I’m new to Bayesian statistics and so I really appreciate the easy to use and very flexible brms package - thanks a lot!
Right now I’m trying to fit general logistic growth curves (cell population ratio in percentage) for about 500 patients with about 3-7 measurement points each. Single level/ no Pool fits do work fine, but the diagnostic values look bad for my multilevel models (Rhat >> 1.05, Bulk and Tail ESS << 10%, MSCE, MCMC plots don’t converge, divergent transitions over 99% …).
I already tried to
- increase maximum treedepth(18) and adapt_delta (0.999)
- create and vary initial value lists (see Salomon Kurz “Don’t forget your inits”)
- use more informative priors (especially with data subsets s. 5a)
- increase iter (up to 200.000 in each of four chains)
- data wrangling
a) only including patients with a > 95% ratio at 30 days
b) excluding data with decreasing points
c) standardize, normalize
d) divide values by max for each patient and setting upper asymptote to one (d = 1)
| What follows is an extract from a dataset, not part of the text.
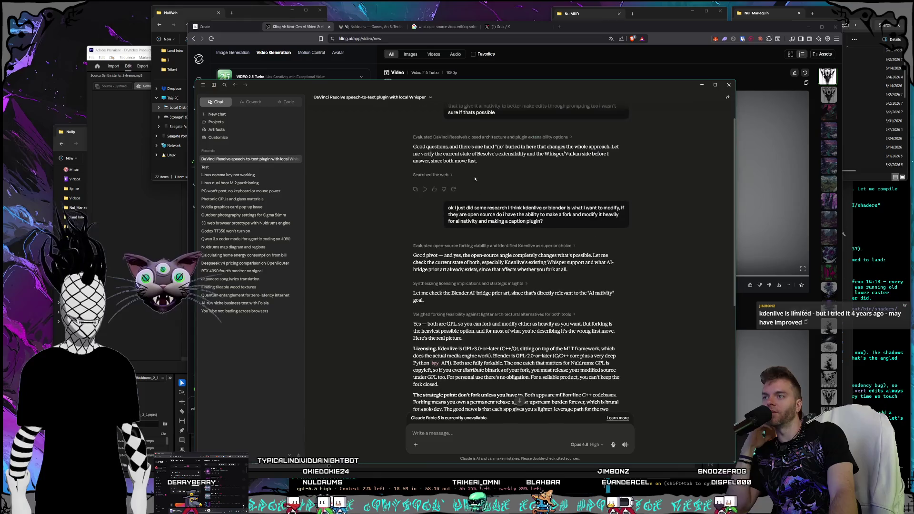
scroll(481, 208, down, 3)
scroll(481, 208, up, 1)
→ only to variable analysis
- work with simulated data (trying various numbers of individuals and measurements per patient)
- try different formulas (Weibull, Gompertz, …)
… but with all these procedures I still get bad diagnostics. Except for one data subset of 30 patients with very similar data structure (see 5 a) increasing to 100%, having > 4 measurements and an early turning point and high slope).
I want to get a robust multilevel model for as many patients as possible.
What am I missing/ what can I try to improve?
Am I stuck in the funnel of multilevel models and may it be helpful to try a centered model ?
Here are my simulated data … you can very the number of patients and individuals within 30 days.
In my real data frame patients have at least 3 measurements.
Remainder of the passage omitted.